In dealing with the other principal sources of legislation and beliefs about women—the Quran and Hadith (statements about or attributed to the Prophet Muhammad)—Islamic feminists, as Shirazi shows through her analysis of a number of Islamic feminist texts—adopt a range of positions. In the face of certain Hadith reports that clearly militate against contemporary notions of gender equality and justice, some contend that the Quran is the only text that Muslims need to follow, and that, in any case, the corpus of Hadith is replete with fabricated traditions wrongly attributed to the Prophet by later Muslims simply in order to sanctify patriarchy and the subjugation of women. Hence, they argue, it is not reliable. Others argue that the seemingly patriarchal prescriptions contained in the Quran and the Hadith need to be viewed in the particular historical context of their revelation, in seventh century Arabia, and as relevant to that context but not as being binding and normative for all times. Yet others argue for distilling what they call the spirit of the Quran and focusing on core values that they discern in the text, such as compassion, justice and equality, rather than being bound by a strictly literalist understanding of the scripture.

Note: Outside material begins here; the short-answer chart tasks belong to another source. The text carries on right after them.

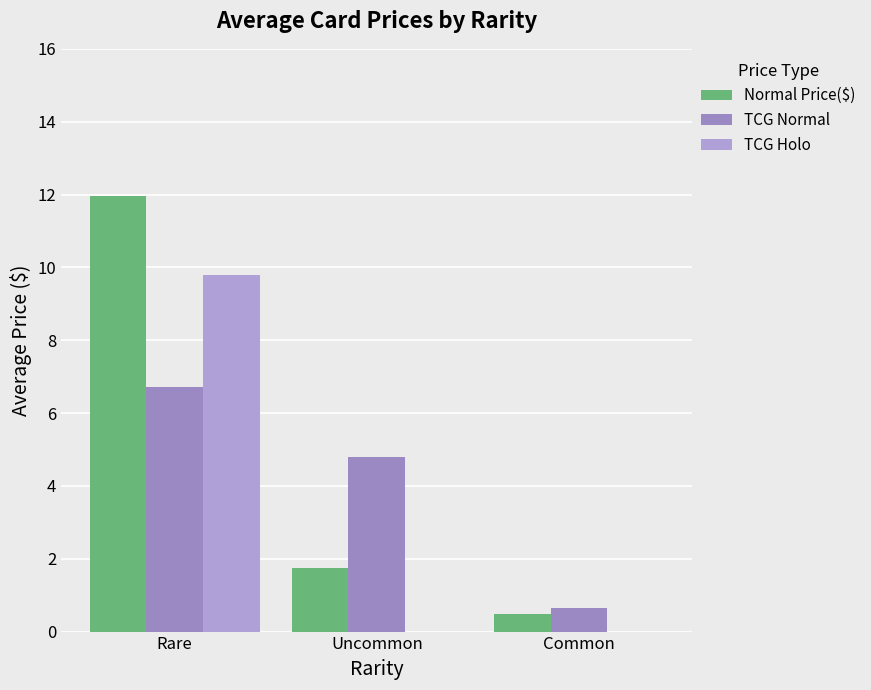

At which label is Normal Price($) closest to 6?

Uncommon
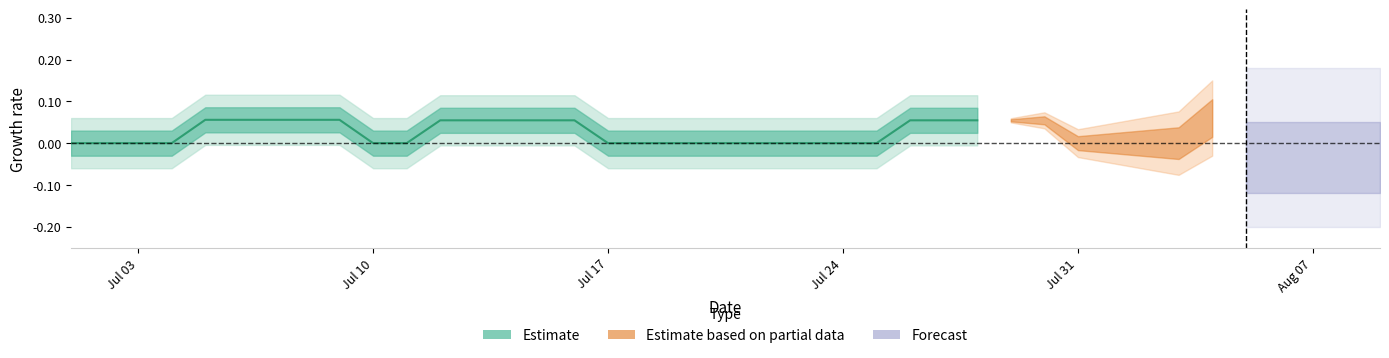

How many lines are shown in the chart?

1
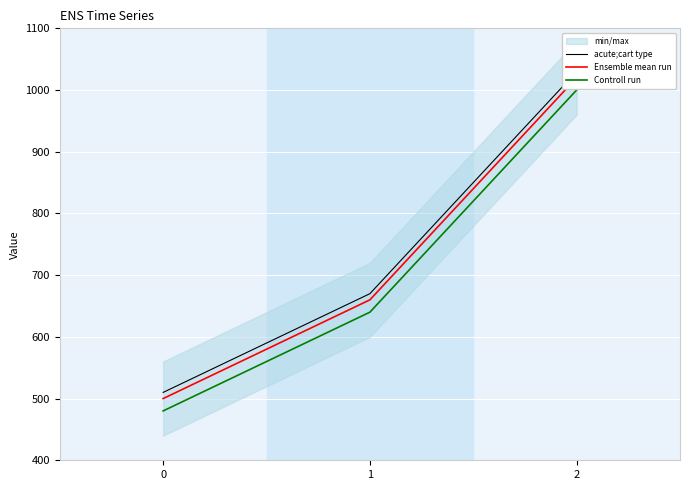

Which series has the widest spread of values?

acute;cart type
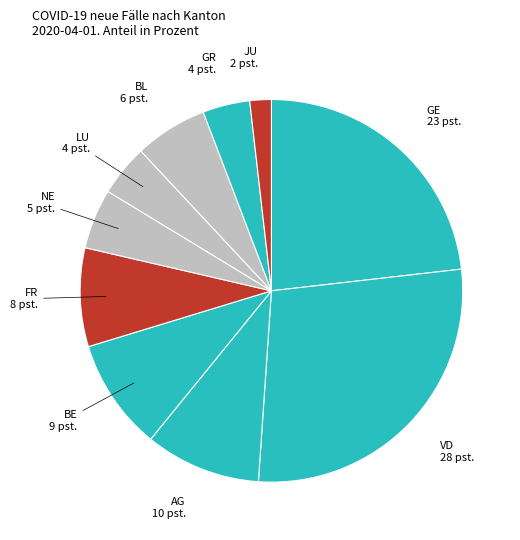

Is there a majority slice in this chart?

No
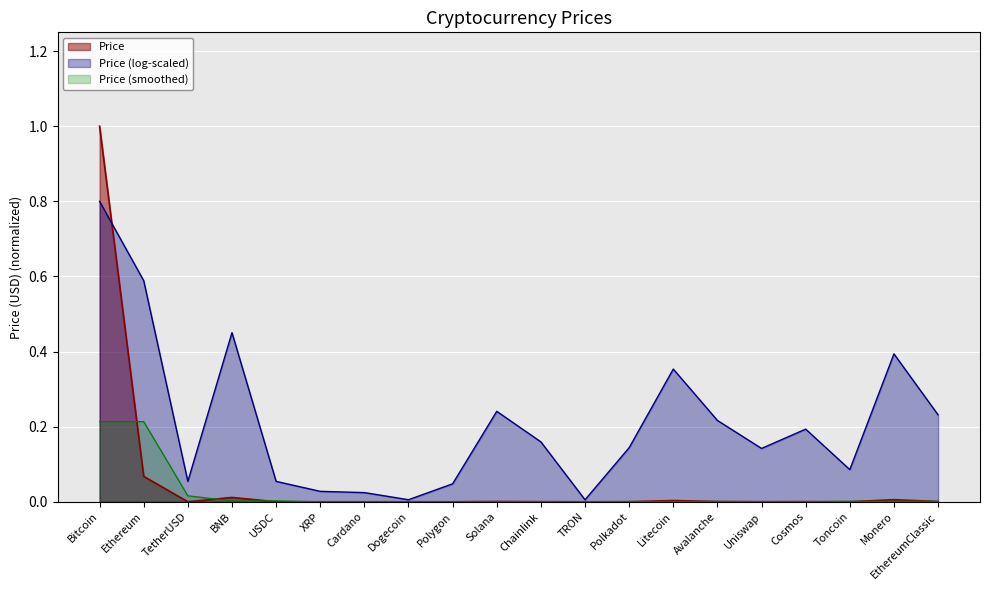

True or false: the data shows 0.0 at Cosmos.

False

Citing the works—both literary as well as practical—of a vast number of Muslim women scholars and activists as they seek to counter patriarchy in the name of Islam, Shirazi concludes that their valiant efforts, derided and fiercely opposed by powerful patriarchal forces, truly herald the arrival of a ‘velvet jihad’, one that can play a key role in not just championing Muslim women’s rights but also in fashioning more compassionate and just understandings of Islam while critiquing and standing up to violent, authoritarian, patriarchal mullahs and Islamists who claim to represent Islamic authenticity. That, in short, is what this inspiring book is all about.